● **THE RECORDS**
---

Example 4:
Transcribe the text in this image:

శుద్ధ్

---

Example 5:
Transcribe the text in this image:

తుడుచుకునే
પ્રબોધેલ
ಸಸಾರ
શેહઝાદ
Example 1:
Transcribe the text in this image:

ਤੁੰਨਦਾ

● **PROBLEM TO SOLVE**
Set down the records above once more, exactly as given.

● **EXERCISE SOLUTION**
---

Example 4:
Transcribe the text in this image:

శుద్ధ్

---

Example 5:
Transcribe the text in this image:

తుడుచుకునే
પ્રબોધેલ
ಸಸಾರ
શેહઝાદ
Example 1:
Transcribe the text in this image:

ਤੁੰਨਦਾ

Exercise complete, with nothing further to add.